# Intuition for batch[:,c] in the book

I am reading a book “Deep learnin with Pytorch” and the code is like below:

``````print(batch.shape) # torch.Size([4, 3, 256, 256])
batch /= 255.0

n_channels = batch.shape[1]
for c in range(n_channels):
print("smth.shape", smth.shape)
mean = torch.mean(batch[:,c])
std = torch.std(batch[:,c])
batch[:, c] = (batch[:, c] - mean) / std
``````

I can’t get the intuition of `batch[:,c]`. It returns `torch.Size([4, 256, 256])` where `4` is batch_size, `256` is `height` and `width` of an image. `:` means everything and `c` is looped over 0, 1 and 2. In the first iteration it will be `batch[:,0]`. Why is that returning `torch.Size([4, 256, 256])`?

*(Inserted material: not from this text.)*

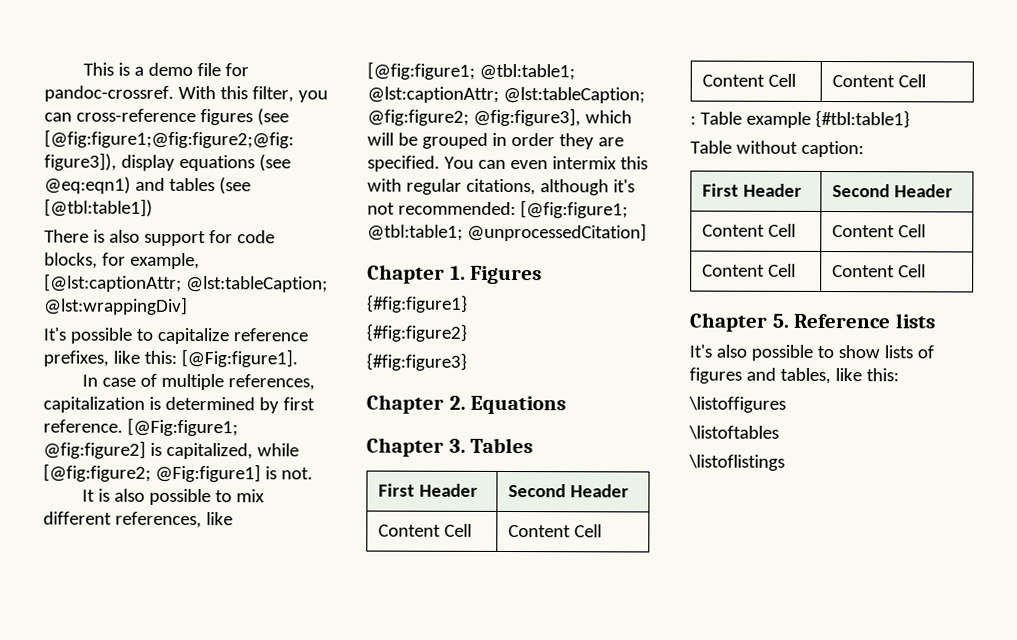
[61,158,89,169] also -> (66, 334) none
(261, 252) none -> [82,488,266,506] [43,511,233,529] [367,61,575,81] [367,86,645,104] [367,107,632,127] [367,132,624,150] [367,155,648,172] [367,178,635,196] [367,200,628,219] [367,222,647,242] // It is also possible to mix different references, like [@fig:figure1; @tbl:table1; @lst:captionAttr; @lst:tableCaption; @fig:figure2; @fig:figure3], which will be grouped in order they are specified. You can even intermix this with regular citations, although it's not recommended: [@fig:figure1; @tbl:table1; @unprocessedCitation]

You index into the second index position (dimension 1) of the tensor [4, 3, 256, 256], so that dimension is dropped in the resulting view.

3 Likes

Yes, you are right that gives you a tensor of `torch.Size([4, 256, 256])`.

The intuition here is that you want to normalize image before feeding it to the network. The normalization usually comprises 2 operations: make the input distribution a 0-mean and 1-std. In this piece of code you are normalizing per channel as each channel (or each RGB color) distribution might have different characteristics so you want to normalize per channels. This assumes there is a correlation between channels of the same color, which might makes sense.

However in practice I found that you can also normalize the whole batch of images aggregating all the channels without any issue:

``````# torch.Size([4, 3, 256, 256])
print(batch.shape)

# Norm
batch_mean = batch.mean()
batch_std = batch.std()
batch = (batch - batch_mean) / batch_std
``````

You can also take a look at `albumentaitons` library specifically to `albumentations.transforms.Normalization` which does the same automatically for you

1 Like

Yeah, so from the top of my head, I think the books mentions that depending on your problem type, you’d take (per-channel) averages over the entire Dataset. This is what is usually done for image classifiers (ImageNet).
I’m sure you can get good results without splitting by channel, given that the mean is something like [0.485, 0.456, 0.406] and the std [0.229, 0.224, 0.225], so they’re not that far apart.
When you use the batch, it is a bit funny because the image depends on its neighbors, I’d probably avoid that just because I’d feel dirty if I did that. On the other hand batch norm is arguably quite successful.

Best regards

Thomas

2 Likes

Yeah you are completely right! Better not to normalize the whole batch!

I took a look to my code and the normalization is being done in a subclass of `torch.utils.data.Dataset`. So you are right. It is better just to normalize by sample.